WASHINGTON, DC – The office of Congresswoman Eleanor Holmes Norton (D-DC) today announced that when Congress returns from recess after the New Year, Norton will introduce a bill to overhaul the Federal Protective Service (FPS), which, with approximately 1,000 law enforcement officers and 13,500 contract guards, is responsible for protecting about 9,600 General Services Administration facilities nationwide. Norton said the "final straw" was the Government Accountability Office (GAO) report on the FPS issued this week, which follows many GAO reports that Norton said show that "the FPS is a hybrid police force whose duties and responsibilities are so unclear as to render them toothless in an emergency. She continued, "The twelve victims of the Navy Yard shooting in September remind us of how federal facilities can become targets of violence." The GAO found that the armed private contract security guards, who are the first responders at government facilities, have not received the training necessary to respond to an active shooter, and that many have not even received x-ray and magnetometer training. The bill, whose details Norton is still hashing out, will, among other provisions, define the authority of the FPS and the legal authority of its contract guards, clarify how the FPS is monitored, and require new transparency measures.

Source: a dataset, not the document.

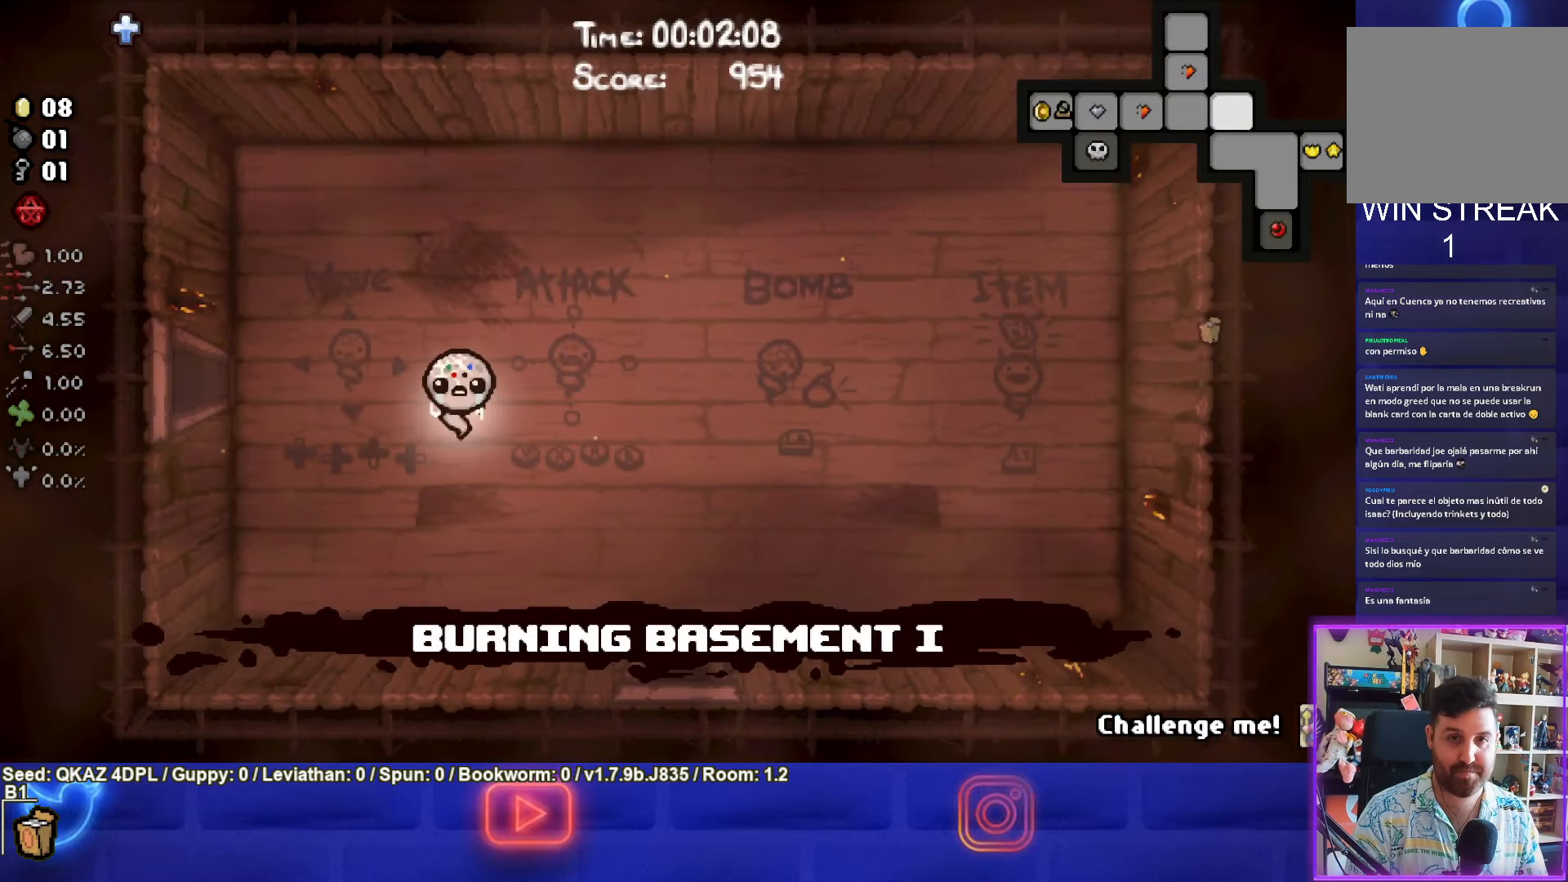
{"buttons": ["SELECT"], "left_stick": "center", "events": []}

"Most telling, Facilities Securities Committees, consisting of employees of each agency with no security experience, not FPS, decide security measures for each government facility," said Norton. "In effect, the FPS, with only 1,000 law enforcement officers and 13,500 contract guards, is a police force in name only. I have been working with the FPS since they were a part of the General Services Administration, but their shift to the Department of Homeland Security has done nothing to improve their performance. This is not an indictment of the officers, but of the legal and professional limbo that their current status and structure create."

Dating back to the early-2000s, Norton has held and participated in hearings and press conferences to call attention to issues of concern and the need to reform the FPS.